Hinzu kommt das Sprachproblem. Viele Betreuungskräfte sprechen nur rudimentär Deutsch, was gerade pflege­bedürftige Menschen mit großem Redebedürfnis bitter frustrieren kann. Entsprechend groß ist die Konfliktgefahr, in Pflege-Foren gibt es Hunderte von Einträgen, wo über „unfreundliche Betreuerinnen“, „mangelnden Einsatz“ und „versuchten Betrug bei der Haushaltsführung“ geklagt wird.

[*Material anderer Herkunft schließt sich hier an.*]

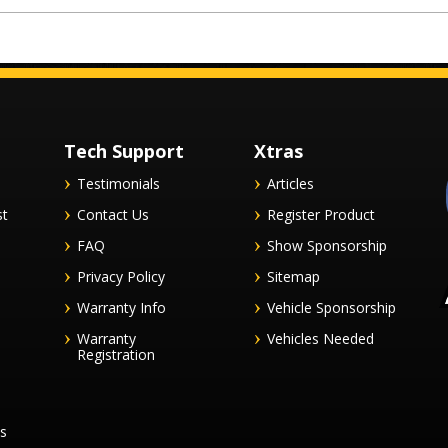
Tech Support
Xtras
Testimonials
Articles
st
Contact Us
Register Product
FAQ
Show Sponsorship
Privacy Policy
Sitemap
Warranty Info
Vehicle Sponsorship
Warranty
Vehicles Needed
Registration
es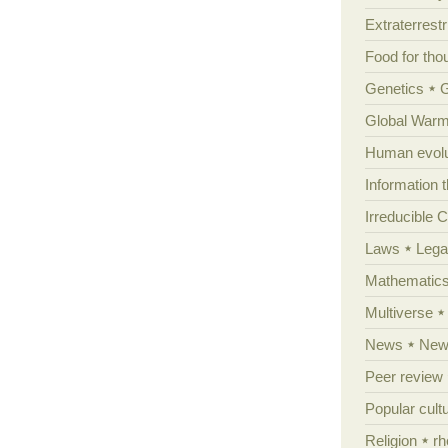
Extraterrestri
Food for tho
Genetics
Global Warm
Human evolu
Information 
Irreducible 
Laws
Lega
Mathematic
Multiverse
News
News
Peer review
Popular cult
Religion
rh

Die andere Seite der Medaille erleben christliche und gewerkschaftsnahe Beratungsstellen für Betreuungskräfte aus Osteuropa. Dort ist die Rede von Betreuerinnen, die unter fast sklavenähn­lichen Bedingungen in deutschen Haushalten schuften müssten. Hinzu kommt, dass manche Agenturen ihre Mitarbeiter abzocken. Zu den beliebten Tricks zählt, dass nur ein kleiner Teil als Lohn, der überwiegende Teil aber als Tagesspesen ausgezahlt wird. Vorteil für die Agentur: Die Spesen sind sozialversicherungsfrei. Und mitunter stellen Betreuerinnen erst nach Jahren fest, dass in ihre Rentenversicherung ihres Heimatlandes nur Minibeträge eingezahlt wurden. Zudem sind viele Hilfskräfte für den Job in Deutschland oft völlig überqualifiziert, entsprechend groß ist der Frust gerade bei Akademikerinnen. Die Sehnsucht nach der eigenen Familie im Heimatland tut ein Übriges, viele Betreuungskräfte haben selbst kleine Kinder. Mitunter wird dies erst durch den Gedanken an einen möglichen Rollentausch: Wie würden wir es verkraften, wenn der eigene Mann, die eigene Frau, die Mutter, der Vater ständig über Wochen ins Ausland reisen würde, um sich dort um eine hochbetagte, ihm völlig fremde Person zu kümmern? Und das alles nur, damit die eigene Familie wirtschaftlich durchkommt.

Dennoch gibt es ohne Frage auch viele Beispiele eines sehr harmonischen Zusammenlebens, mitunter entstehen Freundschaften. Vor allem dann, wenn der Betreuungskraft selbstverständliche Rechte wie eine echte Rückzugsmöglichkeit ohne Rufbereitschaft sowie das kostenlose Skypen mit den Angehörigen im Heimatland über den Flatrate-Tarif der deutschen Familie eingeräumt wird.